By Kelsey on February 27, 2013 5

Stubbornness & Why I Need to Be Better at Taking Advice

I stink at taking advice. I really do!  It goes in one ear and out the other. I always jump to the conclusion that the person who is giving me the advice doesn’t really know me or the whole story.

I don’t listen to anyone. I like to figure things out on my own and do them when they’re my  idea. (Eric knows this.) I anticipate that I know what things will be like in the future, but then when they’re not, I ask, why didn’t anyone tell me??? But maybe they did, and I just didn’t listen…

I’m stubborn. (Like my mom. ;) And I’m afraid I’ve passed it on to Rooney!)

Case in Point

We had a friend over a while ago. I asked him how his day was. He said it was discouraging. I listened to him, asked a question and then offered this:

“You have to have days like that. They teach you something.”

And I kind of surprised myself. Because that same exact day, I had cried not once but TWICE about missing Rooney (this was back before I got my new job). I kept telling Eric that I just wanted to see her more or stay at home with her.

Well, as I so matter-of-factly said to our friend, I have to have days like that. Because they help me realize what I really want, and if it goes on long enough or if the intensity of the emotion is high enough, I just might take a leap of faith and change my circumstances. (And I eventually did!) I was learning that Roo means more to me than any career.

Why do we give advice so much better than we take it?

I really am trying to change this.
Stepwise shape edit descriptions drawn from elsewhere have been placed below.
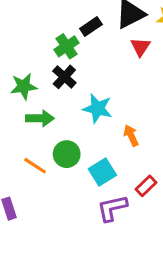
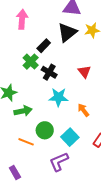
red triangle: (140, 47) -> (84, 72), moved
black cross: (64, 77) -> (49, 72), moved
purple L-shape: (112, 208) -> (59, 162), moved

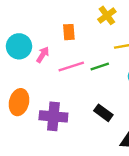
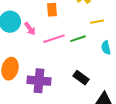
pink arrow: (43, 55) -> (30, 29), turned 112

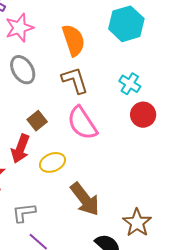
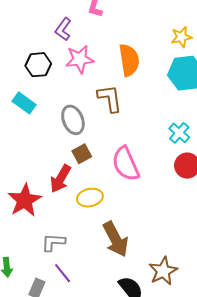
orange semicircle: (73, 40) -> (129, 60), moved
gray ellipse: (23, 70) -> (73, 120), moved
brown L-shape: (75, 80) -> (110, 98), moved

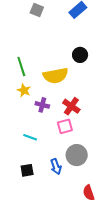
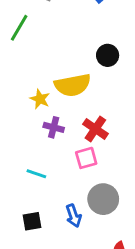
green line: (21, 66) -> (19, 28), moved, turned 48
yellow star: (24, 90) -> (40, 99), moved

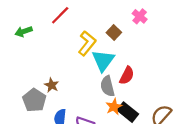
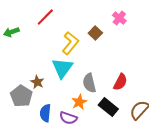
cyan triangle: (103, 60) -> (62, 68), moved
red semicircle: (127, 75) -> (120, 82), moved
orange star: (114, 107) -> (79, 102), moved

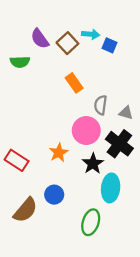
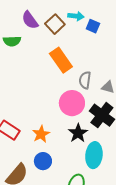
orange rectangle: (74, 83) -> (61, 60), size x1.4
orange star: (59, 153) -> (41, 134), moved

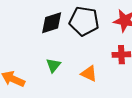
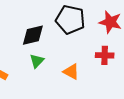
black diamond: (52, 23) -> (33, 35), moved

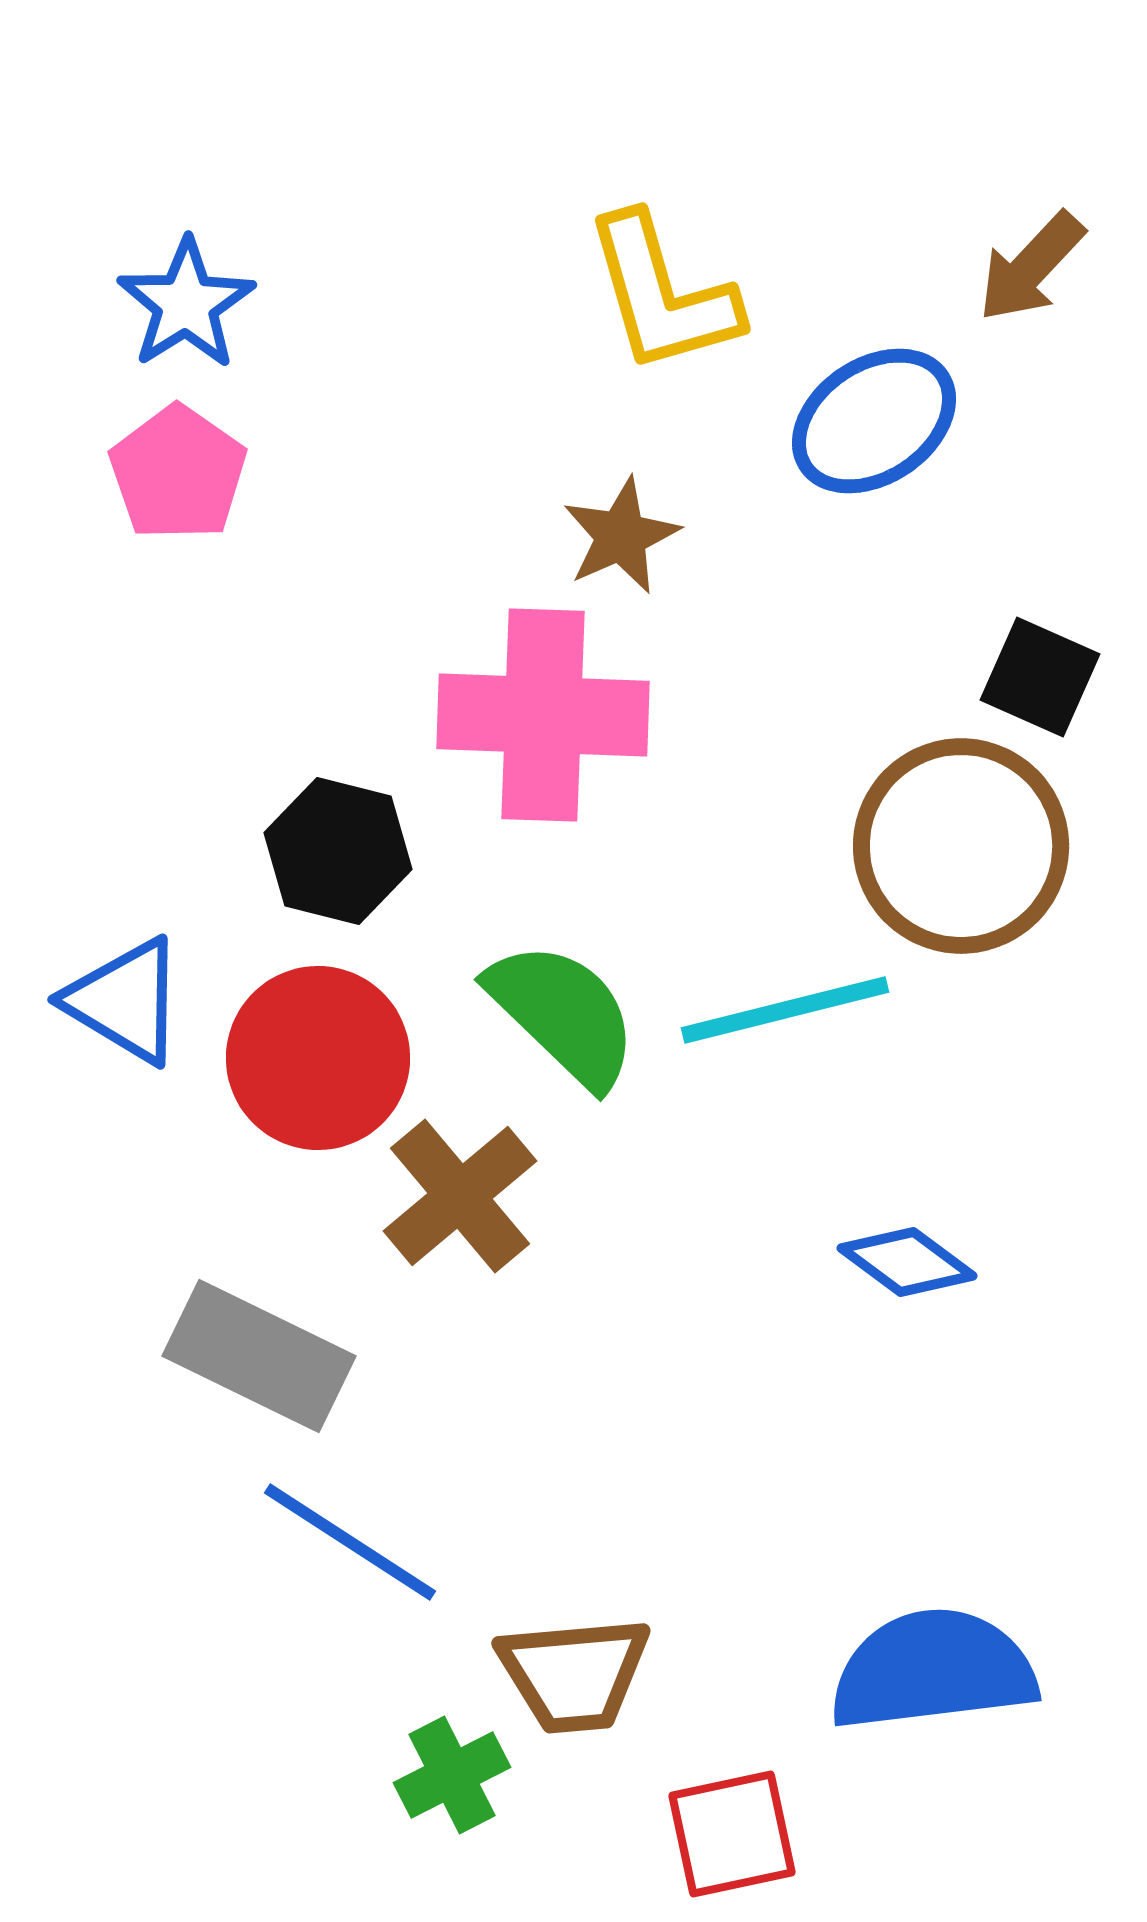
When someone tells me what they believe to be a universal truth, I ask more why questions to get to the heart of what they are really saying, and then think through how I can apply it to my own life.

Because other people are smart and there are plenty of people I can learn from.
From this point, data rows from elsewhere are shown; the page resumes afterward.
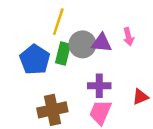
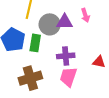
green rectangle: (63, 53) -> (35, 43), moved
red triangle: (140, 97) -> (99, 62), turned 40

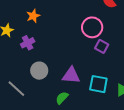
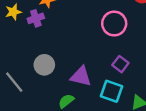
purple cross: (28, 43) -> (36, 18), moved
purple square: (102, 46) -> (120, 64), moved

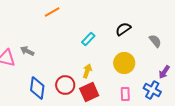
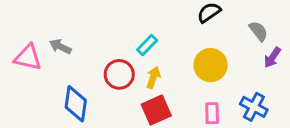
cyan rectangle: (88, 39) -> (147, 45), moved
purple arrow: (164, 72) -> (272, 57), moved
red circle: (65, 85) -> (119, 74), moved

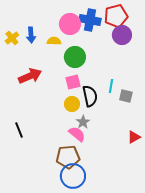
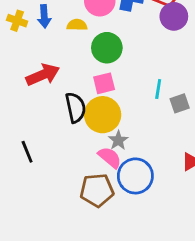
yellow cross: (12, 38) -> (17, 21), turned -32
black semicircle: (90, 96) -> (76, 108), moved
gray square: (126, 96) -> (180, 103), turned -32
yellow circle: (72, 104) -> (103, 115), size x1.6
blue circle: (73, 176) -> (135, 176), moved

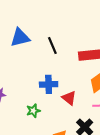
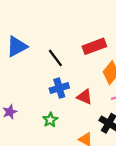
black line: (52, 46) -> (55, 58), moved

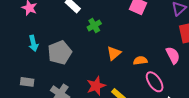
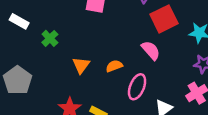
pink ellipse: (155, 82) -> (137, 87), turned 70

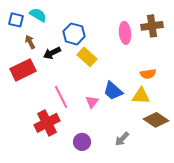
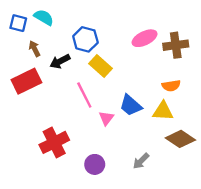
brown cross: (152, 26) -> (176, 45), moved
pink ellipse: (125, 33) -> (145, 38), turned 70
pink line: (61, 97) -> (84, 95), moved

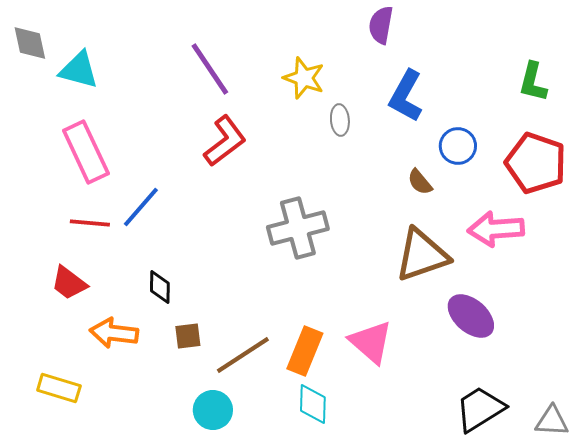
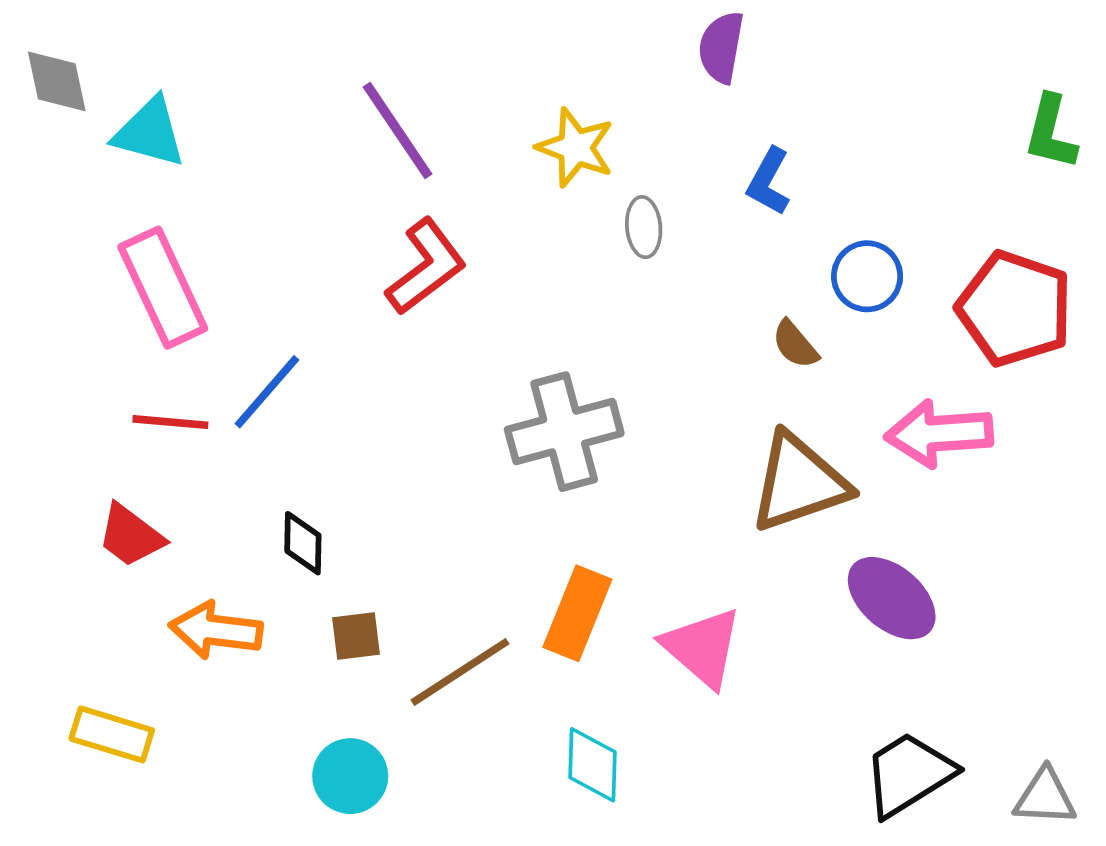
green L-shape: (533, 82) -> (1051, 132), moved
blue L-shape: (406, 96) -> (769, 182), size x0.7
orange rectangle: (305, 351) -> (577, 613), moved
cyan circle: (213, 410) -> (350, 776), moved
P.S. This may seem to contradict what Eric wrote earlier this week. I think there is a difference from taking advice from strangers and taking advice from those who God has put in our lives to help us discern things. Here’s to hoping I can tell the difference.

Kelsey

I love my husband, my daughter and the Internet.

  1. Great and timely post! I also need to work on suspending my excuses and really listening to all the smart people in my life.
    It seems easy to clearly see a situation when one is not embroiled in it. Someone can give me sound, wonderful advice, but if I am not in a place to hear it, I’ll just make up excuses to justify maintaining the status quo.
    I just wrote about getting fed up with all the weight I’ve gained; a million people could have told me (as I would have told anyone I saw with a similar diet), “you eat too much sugar” and until *I* really couldn’t take it anymore, I just kept saying “BUT I exercise SO much and eat SO many greens, I DESERVE it.”

    • Oh, sugar. I’m the same way. Every time I get sick I’m like…”Oh yea! I eat sugar a ton at night!” I, too, tell myself that I deserve it because I eat just veggies for breakfast and lunch.

  2. You are not alone! I struggle with the same thing. So grateful for a patient husband!

  3. Someone gave me very similar advice last week. I was near tears with a really terrible day relationally, when I saw my good friend. I asked him, why, why was life piling up and becoming so terrible all today? He said to me, “Because God is trying to teach you something.” And it is so true. I realize that it can be so excruciatingly hard, but sometimes God needs to do crazy hard things to get our attention.